Angemessenheitsprüfung: Kein Betriebsausgabenabzug für Gegenstände in Luxusausführung (FG)

In: Allgemein|Rechtsprechung

8 Aug 2011

Das FG Rheinland-Pfalz hat aktuell zur Frage der Angemessenheit von Betriebsausgaben Stellung genommen. Im Urteilsfall ging es um die Anerkennung eines Luxus-Handys als Betriebsausgaben.

Hintergrund:

In der Einkommensteuererklärung machte der als Zahnarzt tätige Kläger eine zeitanteilige AfA in Höhe von 289 EUR für ein zum Preis von 5.200 gekauftes Handy (Abschreibungszeitraum 3 Jahre) als Betriebsausgaben der Zahnarztpraxis geltend (Berechnung: 5.200:36×2=289). Bei dem Handy handelt es sich um ein handgefertigtes, hochwertiges Telefon der Marke V, einem Hersteller von Luxus-Mobiltelefonen. Die Telefone dieses Herstellers sind nicht zuletzt durch die Verwendung von Edelmetallen wie Gold oder Platin und innovativen Werkstoffen wie Liquidmetallen, Diamanten, oder Keramik teurer als die Telefone anderer Hersteller.

Bei einer Außenprüfung bewertete die Betriebsprüferin die Anschaffungskosten des Mobiltelefons als unangemessen und versagte insoweit die Anerkennung als Betriebsausgaben; für den Geschäftserfolg eines Zahnarztes sei ein handgearbeitetes Handy nicht bedeutend.

Entscheidung:
Die Klage hatte keinen Erfolg. Bei Beantwortung der Frage, ob Aufwendungen, die die Lebensführung berühren, nach allgemeiner Verkehrsauffassung als unangemessen anzusehen sind, muss – unter Beachtung der gesetzlichen Regelung des Einkommensteuergesetzes – auf die Anschauung breitester Bevölkerungskreise abgestellt werden. Aus deren Sicht ist nicht nachvollziehbar, warum ein Zahnarzt ein Luxushandy zur Sicherstellung seiner Erreichbarkeit erwerben muss, wo er dies auch zu einem wesentlich geringeren Preis erreichen könne.

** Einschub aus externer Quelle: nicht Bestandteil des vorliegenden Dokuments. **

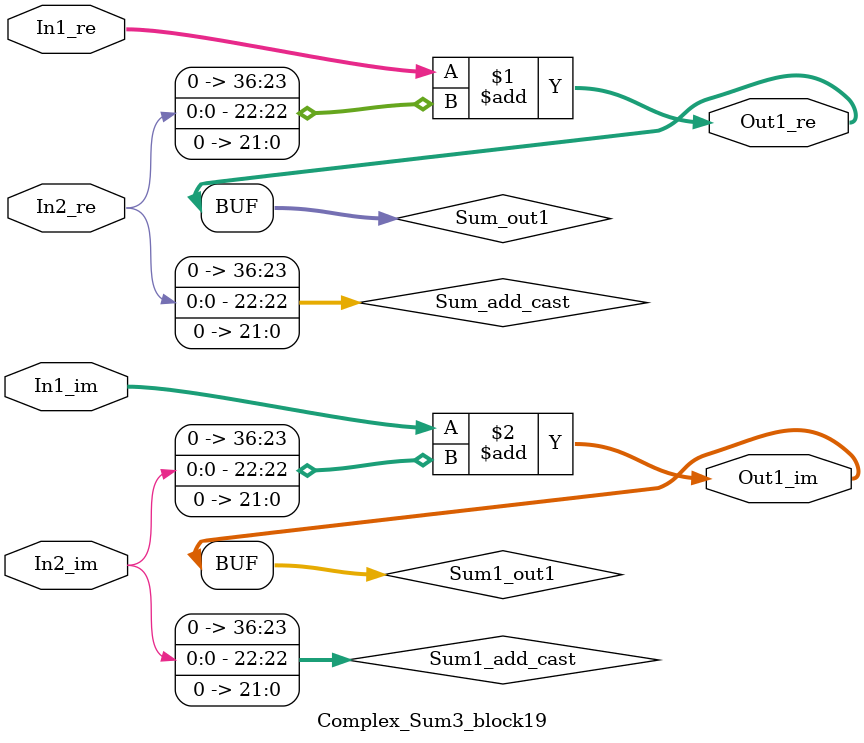
<source format=v>



`timescale 1 ns / 1 ns

module Complex_Sum3_block19
          (In1_re,
           In1_im,
           In2_re,
           In2_im,
           Out1_re,
           Out1_im);


  input   signed [36:0] In1_re;  // sfix37_En22
  input   signed [36:0] In1_im;  // sfix37_En22
  input   In2_re;  // ufix1
  input   In2_im;  // ufix1
  output  signed [36:0] Out1_re;  // sfix37_En22
  output  signed [36:0] Out1_im;  // sfix37_En22


  wire signed [36:0] Sum_add_cast;  // sfix37_En22
  wire signed [36:0] Sum_out1;  // sfix37_En22
  wire signed [36:0] Sum1_add_cast;  // sfix37_En22
  wire signed [36:0] Sum1_out1;  // sfix37_En22


  assign Sum_add_cast = {14'b0, {In2_re, 22'b0000000000000000000000}};
  assign Sum_out1 = In1_re + Sum_add_cast;



  assign Out1_re = Sum_out1;

  assign Sum1_add_cast = {14'b0, {In2_im, 22'b0000000000000000000000}};
  assign Sum1_out1 = In1_im + Sum1_add_cast;



  assign Out1_im = Sum1_out1;

endmodule  // Complex_Sum3_block19


</source>
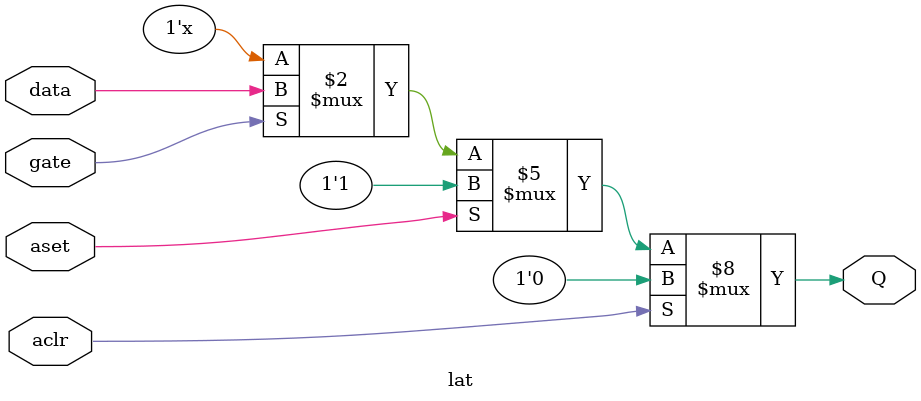
<source format=v>
module lat (aset,aclr,gate,data,Q);
parameter LAT_WIDTH=1;
input [LAT_WIDTH-1:0] data;
input aset,gate,aclr ;
output  reg [LAT_WIDTH-1:0]  Q;

always @(*) begin
	if (aclr) 
		Q<=0;
	else if (aset) 
	    Q<=1;	
   else if (gate)
        Q<=data;      
	

end
endmodule
</source>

Eine betriebliche Veranlassung zur Anschaffung des Handys ist wegen der zahnärztlichen Bereitschaftsdienste zwar unbestritten. Für die beruflichte Tätigkeit des Zahnarztes reicht es allerdings aus, wenn er seine Erreichbarkeit an den 2-3 Bereitschaftswochenenden durch ein gewöhnliches Mobilfunkgerät sicher stellt.

Dass sich der Zahnarzt zum Erwerb eines handgefertigten hochwertigen Telefons eines Luxusherstellers mit über die bloße Funktionsfähigkeit als Telefon hinausgehenden Eigenschaften entschieden hat, ist nicht allein durch betriebliche Notwendigkeiten zu erklären. Die Aufwendungen sind auch unangemessen. Sie berühren so stark die Lebensführung des Zahnarztes, dass die betriebliche Veranlassung dabei vollständig zurück tritt.

Auch dem Argument des Klägers, die gesamte Ausstattung der Praxis sei sehr hochwertig, so dass das Handy nicht als unangemessen herausstechen würde, folgte das Gericht nicht. Das Mobiltelefon entfaltet keinen Beitrag zur Behandlung, es wird auch nicht im Vorfeld der Behandlung sichtbar.

Die Revision wurde nicht zugelassen. Das Urteil ist noch nicht rechtskräftig.